■ **Exercise directions**
Output each record exactly as given. Leave out every picture.

■ **Records for the exercise**

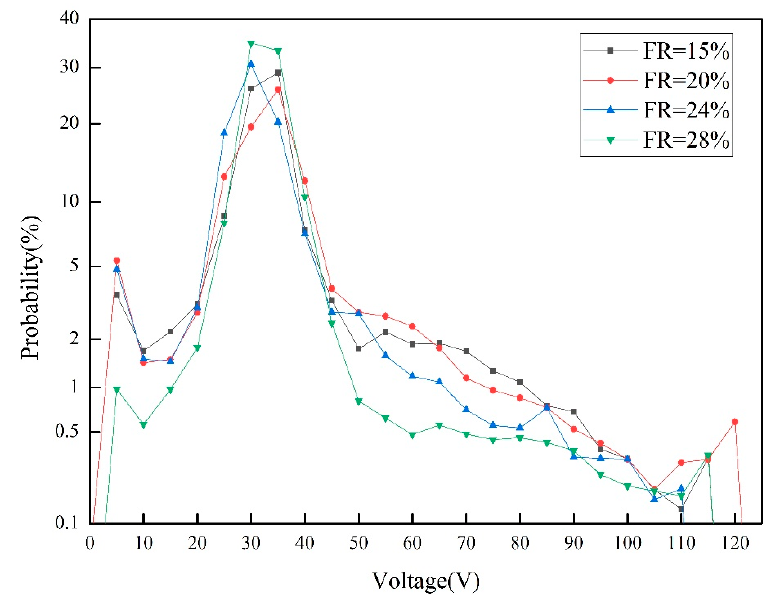
Figure 5. The effect of filling rate on probability of voltage distribution. Figure 5. The e ff ect of filling rate on probability of voltage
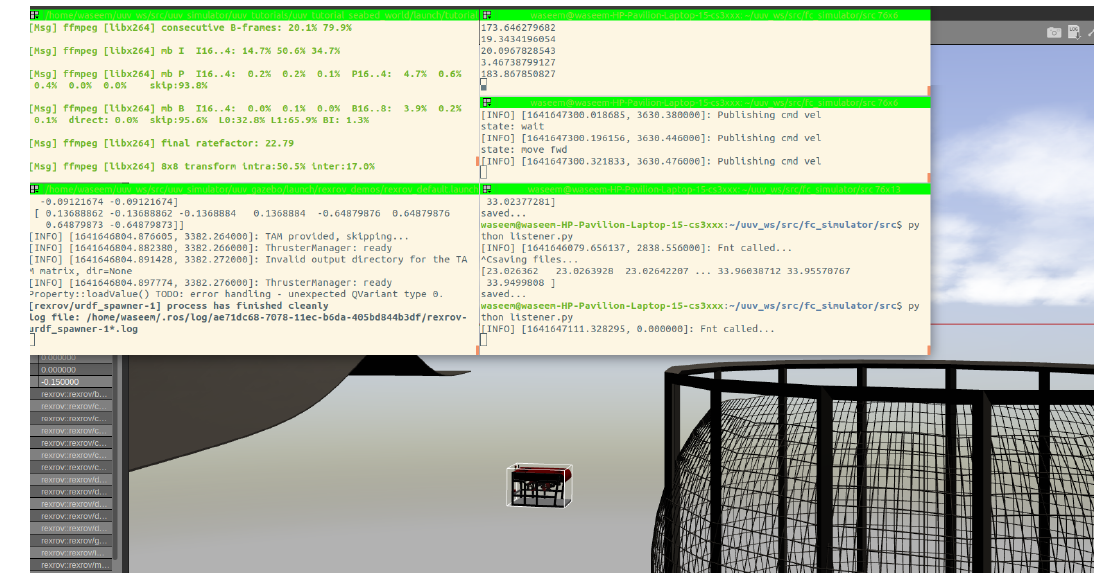
Figure 11. Simulation screen captured during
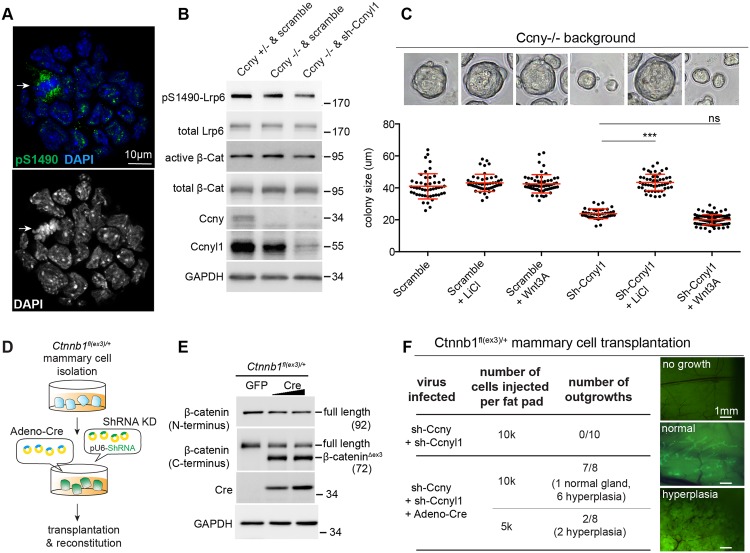
Constitutively active β-catenin rescues the Ccnys depletion-induced basal stem/progenitor cell defect.(A) Lrp6 Ser1490 phosphorylation staining in a basal colony. Basal cells were isolated from two 8-week old CD1 mice and culture in Matrigel for 6 days. Colonies were stained with anti-phospho-Ser1490 Lrp6 antibody (green). DNA was stained by DAPI (blue). The arrow indicates a mitotic cell in the colony. (B) Ccnys-depletion attenuates Lrp6 Ser1490 phosphorylation and β-Catenin activation in primary mammary cells. All mammary cells were isolated from 10-week-old Ccny-/- mice and their Ccny+/- littermate, respectively, and infected with scramble or sh-Ccnyl1 lentivirus. After 72 h of culture, the cells were treated with 200 ng ml-1 Wnt3A for another 16 h. Total cell lysates were then prepared and analyzed by western blotting. GAPDH served as loading control. Shown data are representative of three independent experiments.(C) LiCl restored the size of basal colonies to the normal range. Primary basal cells (Lin-,CD24+,CD29hi) were sorted from 8-week-old Ccny-/- mammary glands, followed by infection of scramble or sh-Ccnyl1 lentivirus and culture in Matrigel. 200 ng ml-1 Wnt3A was added at day 1 or 3 mM LiCl was added at day 3. The colony sizes were measured at day 6. Data are presented as mean±s.e.m. Student’s t test: ***p<0.001. (D) Illustration of rescuing the regenerative capacity of Ccnys-deficient stem/progenitor cells by constitutively active β-catenin. All mammary epithelial cells were sorted out from 12-week-old Ctnnb1flox(ex3)/+ mice and virally infected with Adeno-Cre, Ccny-shRNA-mCherry and Ccnyl1-shRNA-GFP. GFP and mCherry double positive cells were FACS-isolated and transplanted. (E) Western analysis validating the generation of β-CateninΔex3, a constitutively active form of β-Catenin, after Cre-mediated recombination. (F)
Ctnnb1flox(ex3)/+ mammary cells were virally infected as indicated, followed by FACS-isolation and transplantation. Recipient fat pads were harvested at 8 weeks post transplantation and analyzed for mammary outgrowth. Ctnnb1flox(ex3)/+ cells with Ccnys-knockdown (infected with only the shRNAs) were not able to reconstitute any outgrowth, whereas Ctnnb1flox(ex3)/+ cells infected with both the shRNAs and Adeno-Cre efficiently generated outgrowth, often with hyperplasia formation. Representative images are shown. Results are combined from three independent experiments.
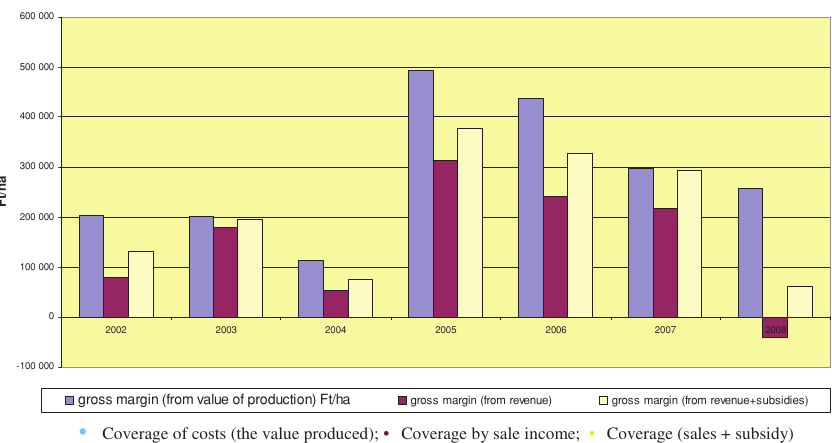
Figure 2. The components of coverage in apple production during the 7 years examined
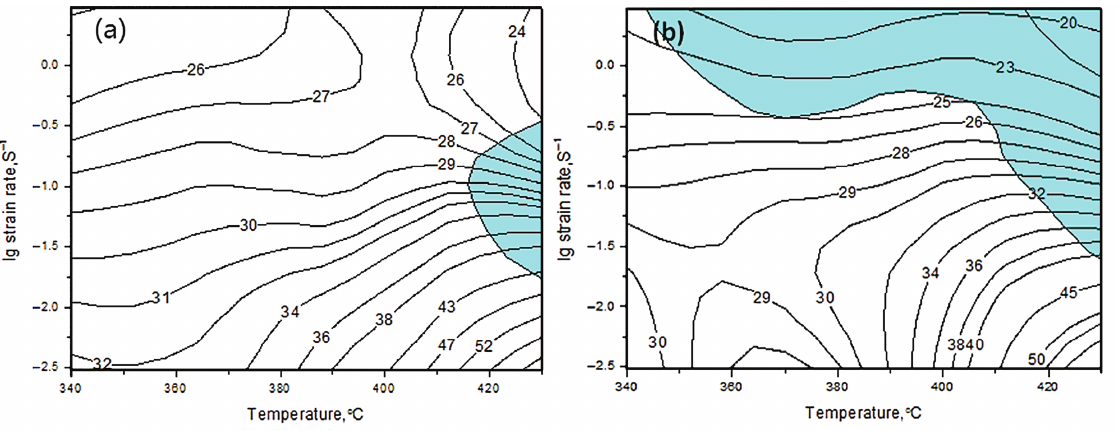
Figure 6: Processing map for different strains for AZ81E alloys: (a) ε = 0.4; (b) ε = 0.6.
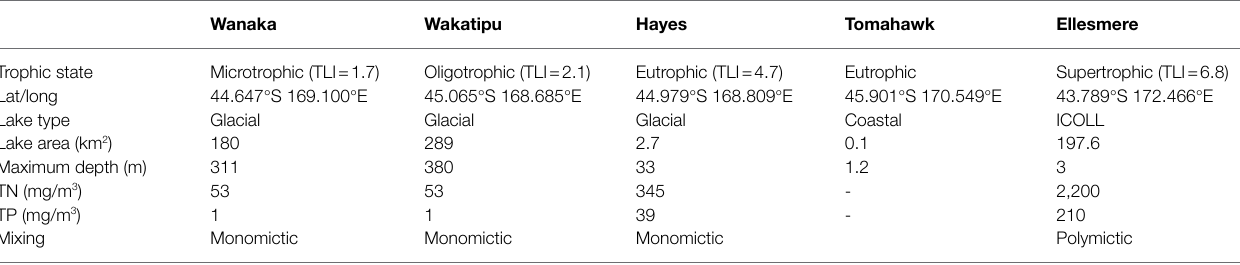
TABLE 2 | Lake characteristics and typical water quality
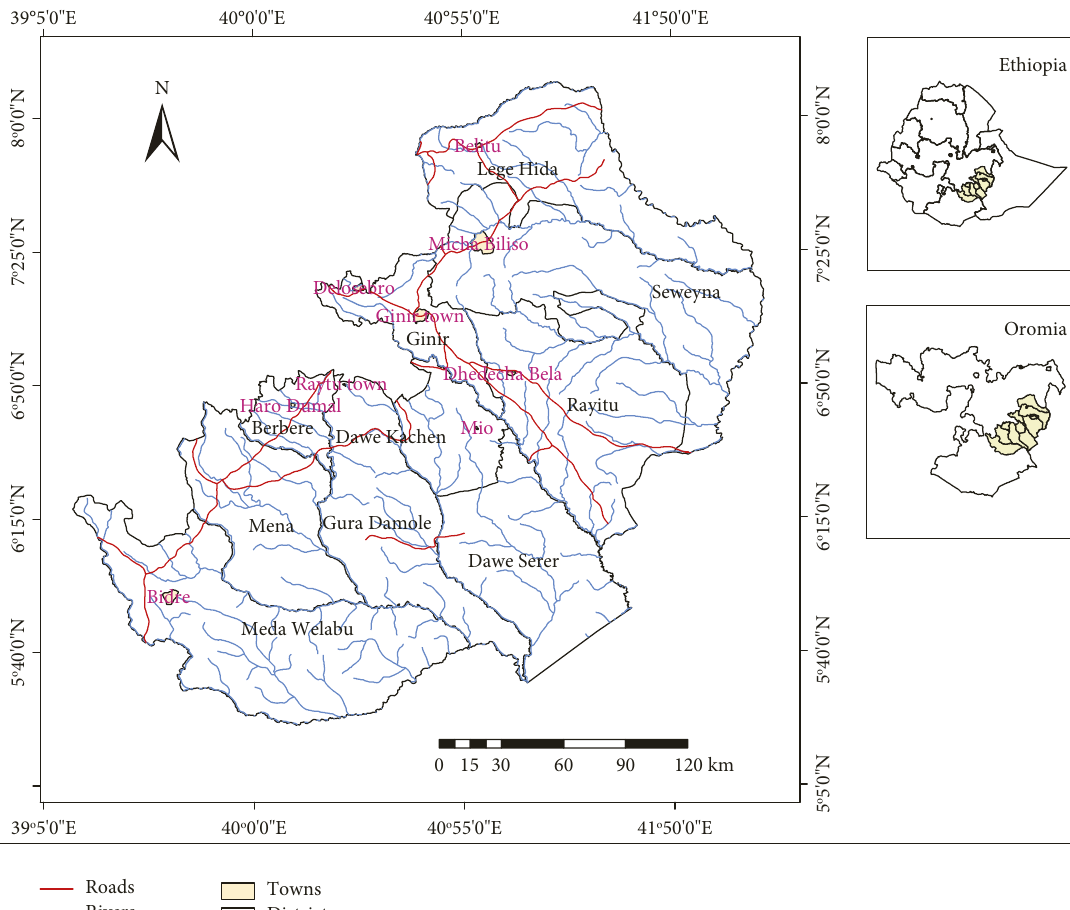
Figure 1: Location of the study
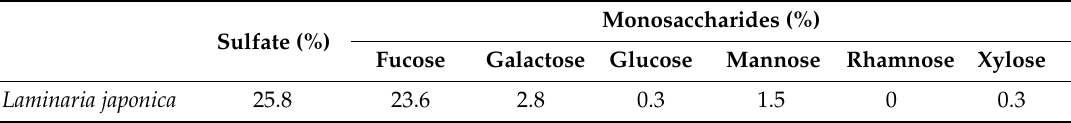
Table 2. Chemical compositions of the fucoidan from Laminaria japonica . Sulfate (%) Fucose Galactose Glucose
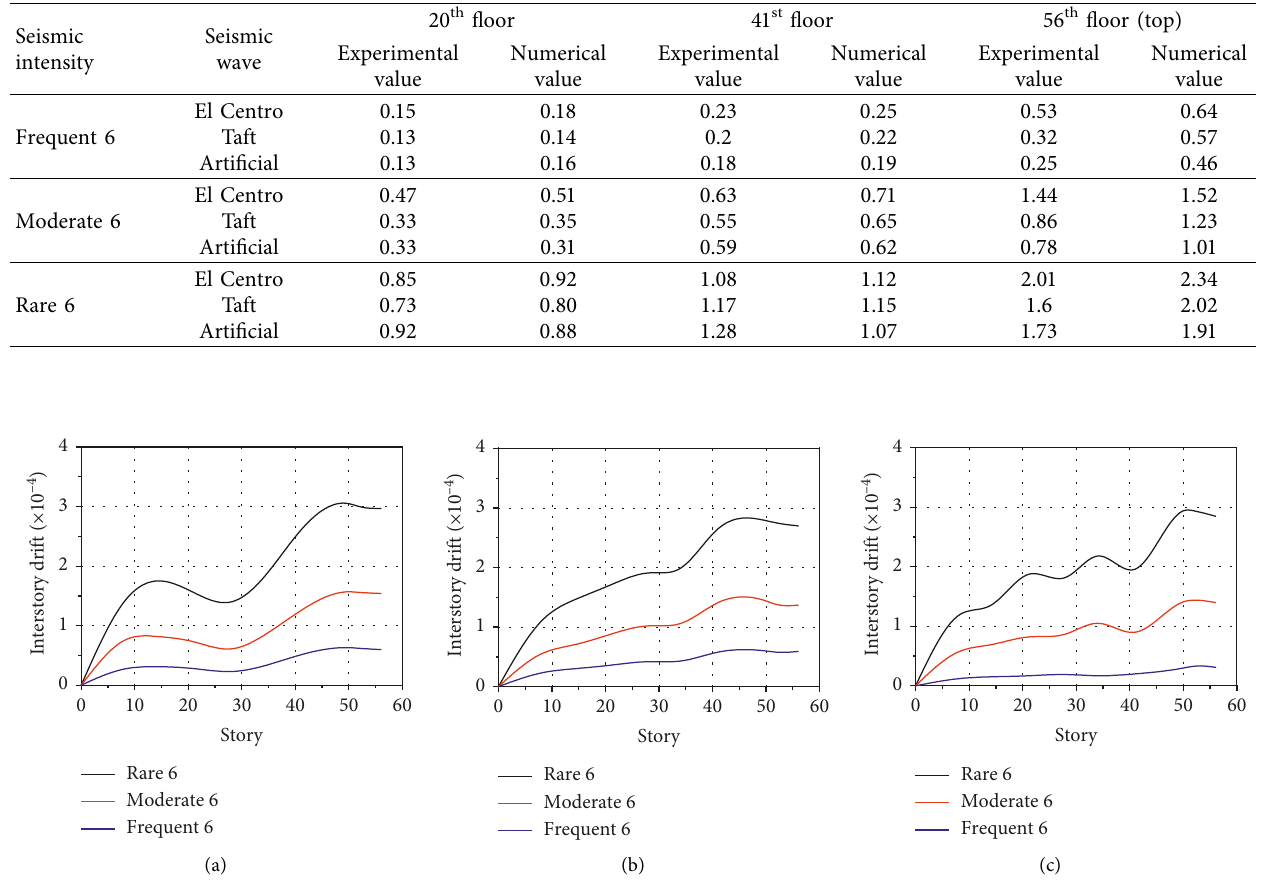
Figure 11: Envelope diagrams of story drift under different earthquake waves: (a) El Centro wave; (b) Taft wave; (c) artificial seismic wave.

■ **Task output**
Figure 5. The effect of filling rate on probability of voltage distribution. Figure 5. The e ff ect of filling rate on probability of voltage
Figure 11. Simulation screen captured during
Constitutively active β-catenin rescues the Ccnys depletion-induced basal stem/progenitor cell defect.(A) Lrp6 Ser1490 phosphorylation staining in a basal colony. Basal cells were isolated from two 8-week old CD1 mice and culture in Matrigel for 6 days. Colonies were stained with anti-phospho-Ser1490 Lrp6 antibody (green). DNA was stained by DAPI (blue). The arrow indicates a mitotic cell in the colony. (B) Ccnys-depletion attenuates Lrp6 Ser1490 phosphorylation and β-Catenin activation in primary mammary cells. All mammary cells were isolated from 10-week-old Ccny-/- mice and their Ccny+/- littermate, respectively, and infected with scramble or sh-Ccnyl1 lentivirus. After 72 h of culture, the cells were treated with 200 ng ml-1 Wnt3A for another 16 h. Total cell lysates were then prepared and analyzed by western blotting. GAPDH served as loading control. Shown data are representative of three independent experiments.(C) LiCl restored the size of basal colonies to the normal range. Primary basal cells (Lin-,CD24+,CD29hi) were sorted from 8-week-old Ccny-/- mammary glands, followed by infection of scramble or sh-Ccnyl1 lentivirus and culture in Matrigel. 200 ng ml-1 Wnt3A was added at day 1 or 3 mM LiCl was added at day 3. The colony sizes were measured at day 6. Data are presented as mean±s.e.m. Student’s t test: ***p<0.001. (D) Illustration of rescuing the regenerative capacity of Ccnys-deficient stem/progenitor cells by constitutively active β-catenin. All mammary epithelial cells were sorted out from 12-week-old Ctnnb1flox(ex3)/+ mice and virally infected with Adeno-Cre, Ccny-shRNA-mCherry and Ccnyl1-shRNA-GFP. GFP and mCherry double positive cells were FACS-isolated and transplanted. (E) Western analysis validating the generation of β-CateninΔex3, a constitutively active form of β-Catenin, after Cre-mediated recombination. (F)
Ctnnb1flox(ex3)/+ mammary cells were virally infected as indicated, followed by FACS-isolation and transplantation. Recipient fat pads were harvested at 8 weeks post transplantation and analyzed for mammary outgrowth. Ctnnb1flox(ex3)/+ cells with Ccnys-knockdown (infected with only the shRNAs) were not able to reconstitute any outgrowth, whereas Ctnnb1flox(ex3)/+ cells infected with both the shRNAs and Adeno-Cre efficiently generated outgrowth, often with hyperplasia formation. Representative images are shown. Results are combined from three independent experiments.
Figure 2. The components of coverage in apple production during the 7 years examined
Figure 6: Processing map for different strains for AZ81E alloys: (a) ε = 0.4; (b) ε = 0.6.
TABLE 2 | Lake characteristics and typical water quality
Figure 1: Location of the study
Table 2. Chemical compositions of the fucoidan from Laminaria japonica . Sulfate (%) Fucose Galactose Glucose
Figure 11: Envelope diagrams of story drift under different earthquake waves: (a) El Centro wave; (b) Taft wave; (c) artificial seismic wave.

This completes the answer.